In those times of crisis we need to defend our rights, find new ways of doing things and do not forget we are here for all the PALS around the world. Making it possible for them to enjoy life, support research and inprove the law and regulations in our home country.

BEST OF LUCK

Gudjon Sigurdsson
Chairman, International Alliance of ALS/MND Associations

Global Day is a day of commemoration and strength-building. It, like ALS Awareness Month here in the United States, is an opportunity to assert the resilience of the human spirit over the ravages of ALS.

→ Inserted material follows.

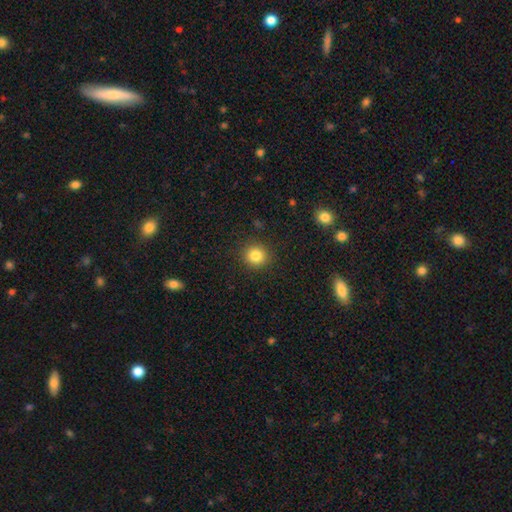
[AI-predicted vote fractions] smooth-or-featured: smooth: 83% | star or artifact: 11% | featured or disk: 6%
  how-rounded: round: 89% | in between: 10% | cigar-shaped: 1%
  merging: none: 90% | minor disturbance: 6% | major disturbance: 2% | merger: 1%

Prize4Life believes deeply in this resilience, and makes change our business. We know that it is a priority to assist those in need right now, and our colleagues in patient service programs are doing a spectacular job of that. Other organizations, such as the ALS Association and the MDA, fund researchers upfront, and their support has done incredible things for the progression of ALS science.

Prize4Life’s programs are intended to speed up this work by providing resources and incentives that may not otherwise be available to researchers and to the ALS community. Our prizes are intended to foster creativity and new approaches (see the range of talented teams who are currently competing here). This blog, for example, is designed to bring different stakeholders and opinions together to discuss various elements of the ALS, R&D, and philanthropy spaces. Our ALS Forum is a free news source for patients and researchers alike, a cutting-edge resource that gathers the most up-to-date ALS research information in one place.

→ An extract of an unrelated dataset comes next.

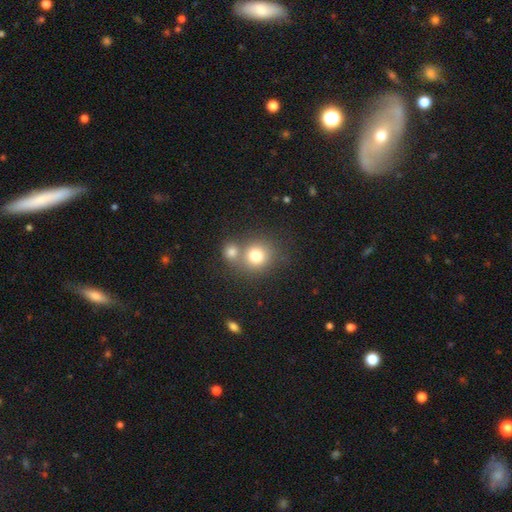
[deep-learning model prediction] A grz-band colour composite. It shows a smooth galaxy with no disk features (78%) that is round (85%). Merging: none (49%).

We are proud of these contributions, and we are always on the lookout for other ways to bring innovative parties and stakeholders together.

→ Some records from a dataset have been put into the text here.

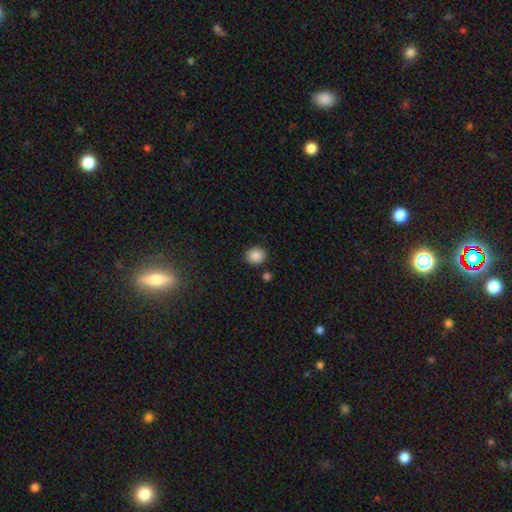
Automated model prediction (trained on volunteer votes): Q: Smooth or featured?
A: smooth (87%); runner-up: star or artifact (9%)
Q: How rounded?
A: round (80%); runner-up: in between (20%)
Q: Merging?
A: none (84%); runner-up: minor disturbance (9%)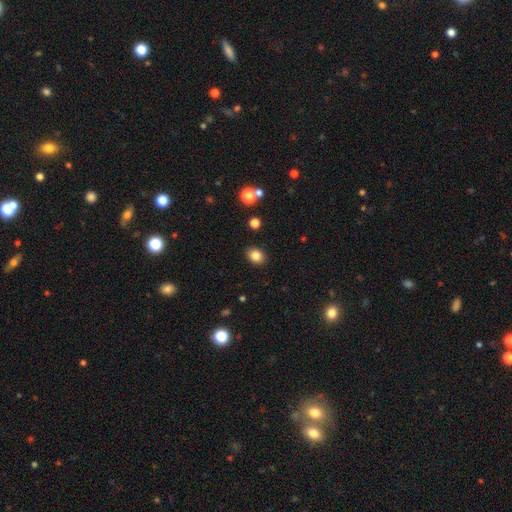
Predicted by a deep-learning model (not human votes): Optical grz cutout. It shows a smooth galaxy with no disk features (83%) that is in between round and cigar-shaped (59%). Merging: none (89%).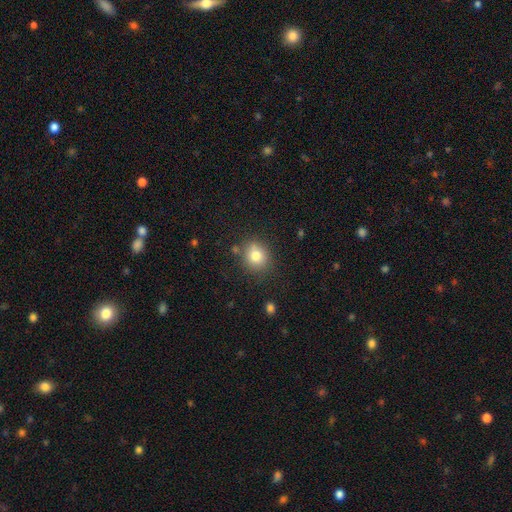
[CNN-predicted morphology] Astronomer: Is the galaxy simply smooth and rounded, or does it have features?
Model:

What will you do to help win this battle? For a list of ideas, click here. Or email us!

Prize4Life holds Art, Life, Spring Gala and Art auction to raise funds for ALS

On Thursday, May 27, 2010, Prize4Life held its inaugural A.L.S. Gala and Art Auction at the Roger Smith Hotel in New York City. Sponsored by Bloomberg LP, Vertex Pharmaceuticals, Biogen IDEC, and Bristol-Myers Squibb, the event raised over $110,000 towards Prize4Life’s innovative efforts to find a cure for this devastating neurodegenerative disease (for more on our programs, click here).

The evening included dinner and an auction, led by Sotheby’s auctioneer Jamie Niven (son of David Niven, the famed actor who passed away from ALS). Mayor Bloomberg presented the evening’s opening remarks, and attendees included Nobel laureate Dr. Torsten Wiesel, Asaf Shariv, the Consul General of Israel, and renowned sports painter Bill Lopa.

Mayor Bloomberg presented the evening's opening remarks

Sotheby's Jamie Niven led the A.L.S. Art auction

A companion cocktail party and art showing, held at Sotheby’s on May 20th, also drew a large crowd, including guest of honor Gabriella Shalev, the Israeli Ambassador to the United Nations, who graciously gave an introduction to the evening. Guests sipped champagne, watched a short video on Prize4Life's co-founder and CEO Avi Kremer, and enjoyed the art that was hung for display.


Prior to the auction, the Huffington Post ran an emotive op-ed by artist Miriam Cabessa on her work's physical qualities, and its relationship with ALS. See that piece here. Photographs from both events are available here.

Works auctioned on May 27th included Gold Landscape, by Miriam Cabessa, At the Beach by Natan Elkanovich, Hanna & Shemu'el, by Boaz Vaadia, Ruth and Gehrig by Bill Lopa, The Unveiling by MuKha, Window Box, 2002 by Tim Prentice, Untitled #100 by Leora Laor, and Boy's Head, by Itmar Jobani.

Thanks to all who attended and helped make both events such a great success!